I am doing my best to ignore the spittle on my face.

"What do you mean by ‘hijack’?"

"He’s kidnapping them." He looks away for a moment and shouts the name of another person he knows in the crowd. Then he asks me whether I need him to repeat his comments.

"Do you want me to repeat that? Because I don’t know if it was even recorded."

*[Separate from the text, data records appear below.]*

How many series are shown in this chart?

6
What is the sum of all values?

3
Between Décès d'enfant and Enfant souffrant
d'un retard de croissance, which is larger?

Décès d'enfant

I assure him it was and he continues.

"Listen, Free Beacon. It’s a big world out there. I’m fighting the gay rights lobby and the gay rights lobby is mad that Trump is appealing to their constituency and getting large swaths of it to back him. They’re mad: the civil rights bureau, the civil rights movement, the National Lawyers Guild—the various interests of the Black Rights Matter, Black Lives Matter movement has been deflated because Mr. Trump is making a direct pitch to the inner city."

But why does he think he can trust Trump?

"I fear Paul Ryan and Mitch McConnell more than I fear Donald Trump—if you’re talking about betrayal. He is appealing to minorities and so-called open homosexuals, quote-unquote, in the same manner that any elected official or any candidate appeals: on his terms, not their terms."

I thank him for his time. He is not finished.

"You’re a secret publication," he says. "I’m glad they let you out."

I thank him again and turn to go.

"Listen," he says. "You’re in Loudoun County now."